Data entries:
········

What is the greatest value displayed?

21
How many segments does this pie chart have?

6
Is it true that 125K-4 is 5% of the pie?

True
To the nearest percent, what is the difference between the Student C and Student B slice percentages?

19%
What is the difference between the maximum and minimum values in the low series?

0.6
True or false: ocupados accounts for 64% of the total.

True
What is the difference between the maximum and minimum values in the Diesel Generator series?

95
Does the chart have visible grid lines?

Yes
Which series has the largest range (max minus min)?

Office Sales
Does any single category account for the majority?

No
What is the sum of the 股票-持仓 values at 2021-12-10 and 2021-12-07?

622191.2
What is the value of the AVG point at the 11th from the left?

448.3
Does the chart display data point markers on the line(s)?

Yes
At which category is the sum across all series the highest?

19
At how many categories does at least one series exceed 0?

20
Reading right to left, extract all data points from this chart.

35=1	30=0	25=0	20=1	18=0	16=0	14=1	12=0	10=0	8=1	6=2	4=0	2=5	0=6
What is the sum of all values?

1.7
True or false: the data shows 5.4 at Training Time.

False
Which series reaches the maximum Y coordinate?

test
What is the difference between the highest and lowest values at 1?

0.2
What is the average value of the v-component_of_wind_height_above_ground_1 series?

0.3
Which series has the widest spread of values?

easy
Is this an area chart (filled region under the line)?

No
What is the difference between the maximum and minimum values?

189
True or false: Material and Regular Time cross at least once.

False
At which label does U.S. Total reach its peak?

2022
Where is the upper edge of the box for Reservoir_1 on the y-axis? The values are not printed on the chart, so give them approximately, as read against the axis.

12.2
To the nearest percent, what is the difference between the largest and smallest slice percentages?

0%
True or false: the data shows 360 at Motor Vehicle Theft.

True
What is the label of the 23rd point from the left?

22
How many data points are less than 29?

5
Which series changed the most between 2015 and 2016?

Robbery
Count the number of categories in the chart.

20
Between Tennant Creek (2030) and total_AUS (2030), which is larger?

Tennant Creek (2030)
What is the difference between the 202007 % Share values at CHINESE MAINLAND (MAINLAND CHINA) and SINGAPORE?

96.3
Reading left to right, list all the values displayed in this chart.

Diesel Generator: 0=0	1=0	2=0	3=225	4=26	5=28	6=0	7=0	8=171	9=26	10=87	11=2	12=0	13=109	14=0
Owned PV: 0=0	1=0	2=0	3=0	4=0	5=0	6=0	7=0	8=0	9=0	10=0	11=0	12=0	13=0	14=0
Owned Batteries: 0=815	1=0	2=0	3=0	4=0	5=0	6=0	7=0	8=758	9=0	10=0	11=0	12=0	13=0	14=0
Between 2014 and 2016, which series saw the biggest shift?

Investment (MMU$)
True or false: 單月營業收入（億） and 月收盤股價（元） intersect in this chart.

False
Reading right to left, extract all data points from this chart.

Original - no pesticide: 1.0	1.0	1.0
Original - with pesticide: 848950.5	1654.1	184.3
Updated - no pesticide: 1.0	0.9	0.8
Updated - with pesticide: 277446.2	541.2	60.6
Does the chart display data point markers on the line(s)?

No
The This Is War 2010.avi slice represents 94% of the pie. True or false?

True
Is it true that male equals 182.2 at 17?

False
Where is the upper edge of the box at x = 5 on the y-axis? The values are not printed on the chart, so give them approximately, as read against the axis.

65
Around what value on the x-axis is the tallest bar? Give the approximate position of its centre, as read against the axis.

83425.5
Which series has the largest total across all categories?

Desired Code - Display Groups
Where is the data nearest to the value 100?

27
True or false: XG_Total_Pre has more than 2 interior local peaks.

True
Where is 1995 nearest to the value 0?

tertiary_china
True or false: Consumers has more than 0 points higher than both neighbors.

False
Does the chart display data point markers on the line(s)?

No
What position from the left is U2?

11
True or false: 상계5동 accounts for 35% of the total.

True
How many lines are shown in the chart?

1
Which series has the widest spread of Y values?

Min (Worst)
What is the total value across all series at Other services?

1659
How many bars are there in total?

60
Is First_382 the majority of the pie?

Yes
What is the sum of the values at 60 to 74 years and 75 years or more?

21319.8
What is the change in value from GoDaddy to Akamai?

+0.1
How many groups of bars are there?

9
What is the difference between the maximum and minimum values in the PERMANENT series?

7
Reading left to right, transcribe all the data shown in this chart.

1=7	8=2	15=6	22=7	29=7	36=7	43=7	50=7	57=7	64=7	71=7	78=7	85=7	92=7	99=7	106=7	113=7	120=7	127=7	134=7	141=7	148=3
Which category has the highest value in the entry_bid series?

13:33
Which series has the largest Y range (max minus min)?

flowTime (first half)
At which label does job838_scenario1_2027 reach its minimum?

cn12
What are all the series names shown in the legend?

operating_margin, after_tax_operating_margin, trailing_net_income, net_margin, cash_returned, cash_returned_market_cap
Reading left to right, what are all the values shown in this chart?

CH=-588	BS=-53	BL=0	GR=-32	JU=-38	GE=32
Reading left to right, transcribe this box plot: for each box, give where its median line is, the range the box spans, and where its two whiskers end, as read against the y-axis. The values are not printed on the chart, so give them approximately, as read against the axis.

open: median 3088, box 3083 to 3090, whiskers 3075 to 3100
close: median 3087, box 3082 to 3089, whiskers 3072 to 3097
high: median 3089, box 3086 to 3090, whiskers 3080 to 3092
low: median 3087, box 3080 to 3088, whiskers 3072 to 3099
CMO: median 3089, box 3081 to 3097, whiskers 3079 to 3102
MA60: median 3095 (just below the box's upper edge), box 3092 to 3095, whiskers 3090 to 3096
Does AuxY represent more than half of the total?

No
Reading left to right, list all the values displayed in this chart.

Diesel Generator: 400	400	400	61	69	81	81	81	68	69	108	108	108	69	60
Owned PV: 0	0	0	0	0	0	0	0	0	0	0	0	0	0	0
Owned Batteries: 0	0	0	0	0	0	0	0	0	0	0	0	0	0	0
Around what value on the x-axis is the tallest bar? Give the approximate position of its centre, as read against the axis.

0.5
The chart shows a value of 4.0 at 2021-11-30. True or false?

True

········

## What to do
Report every line above that contains the string "many", matching its case exactly.

## Exercise answer
How many segments does this pie chart have?
At how many categories does at least one series exceed 0?
How many data points are less than 29?
How many lines are shown in the chart?
How many bars are there in total?
How many groups of bars are there?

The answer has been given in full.